Em uma análise pelas últimas décadas, a maioria da frota catarinense está entre 2010 a 2019. Época em que viu o Brasil se tornar o quarto maior mercado consumidor, e a “invasão” de SUVs no mercado brasileiro.


Dessa década são 43,44% dos veículos registrados no Estado. Seguido do período entre 2000 a 2009, com 1.583.580 veículos (27,97%) e 11,30% com a frota produzida entre 1990 e 1999.


Os veículos fabricados em 2013, ano que o Brasil atingiu o seu recorde, com 3,74 milhões de veículos produzidos, representam a maioria da frota em Santa Catarina com 316.489 em circulação, equivalente a 5,59%, seguido por 2011 com 5,46%, e 2012 com 5,10% dos veículos que circulam no Estado.


Idade da frota não é a ideal


Para Emerson Andrade, especialista em trânsito, a média de idade da frota não é o ideal, mas o Estado já viveu períodos piores em relação ao envelhecimento da frota. Segundo ele, quanto mais perto de um dígito, maior a preocupação com a durabilidade do veículo.


“Nas décadas de 1980 e 1990 nós tínhamos uma frota extremamente antiga. A frota com seis a 15 anos de uso não é o ideal, até porque os veículos cada vez mais são produzidos com prazos de validade”, comentou.


“É diferente dos veículos que eram produzidos anteriormente em termos de lataria, de peças, de durabilidade. Pode se considerar que é uma frota não nova, mas é muito melhor do que a história nos conta”, avaliou.


Segundo Andrade, o ideal seria uma frota com uma média de uso de cinco a oito anos, no máximo.
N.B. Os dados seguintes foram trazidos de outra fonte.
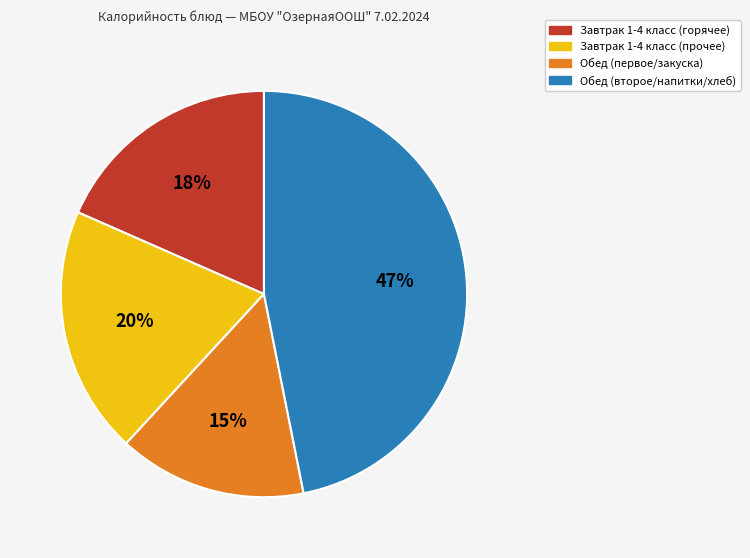

Is there any slice that represents more than half of the pie?

No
Ele pontuou ainda que, como não há fiscalização no que diz respeito à inspeção de veículo, uma frota antiga é prejudicial ao meio ambiente.


“A queima de combustível, monóxido de carbono, e com o avanço das outras tecnologias, outros combustíveis alternativos, quanto menor a idade da frota, o meio ambiente vai agradecer”, afirmou.
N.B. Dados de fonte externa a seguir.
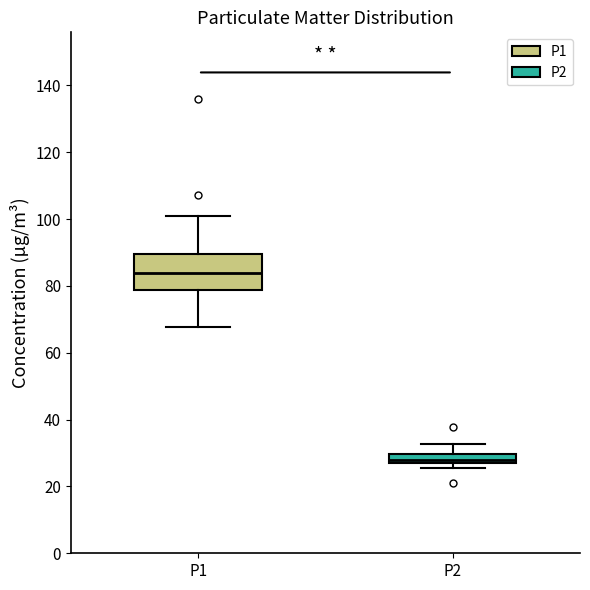

Comparing the boxes themselves (not the whiskers), which one is the tallest?

P1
Envelhecimento da frota no Brasil


Relatório da Frota Circulante, elaborado pelo Sindipeças (Sindicato Nacional da Indústria de Componentes para Veículos Automotores) e a Abipeças (Associação Brasileira da Indústria de Autopeças) aponta que, no Brasil, a frota prosseguiu em seu processo de envelhecimento.


A idade média atingiu 10 anos e 3 meses em 2021 e a de motocicletas aumentou para 8 anos e 5 meses. Segundo o estudo, em quase uma década (2013 a 2021), o envelhecimento da frota em circulação elevou-se em 1 ano e 10 meses.


Para o Sindipeças e a Abipeças, a reversão desse quadro depende do aumento da taxa de crescimento das vendas de veículos novos, a taxa de sucateamento da frota existente ou de políticas públicas que exijam a retirada de circulação das unidades mais antigos, ou seja, de um programa de renovação de frota.


“As discussões feitas pelo governo federal, entidades setoriais e transportadores de carga para estruturar um programa de reciclagem veicular, embora traga como proposta que a primeira fase abranja caminhões, ônibus e implementos rodoviários, revela-se uma excelente iniciativa para avançar na modernização e redução da idade média dos veículos no país”, pontuou o estudo.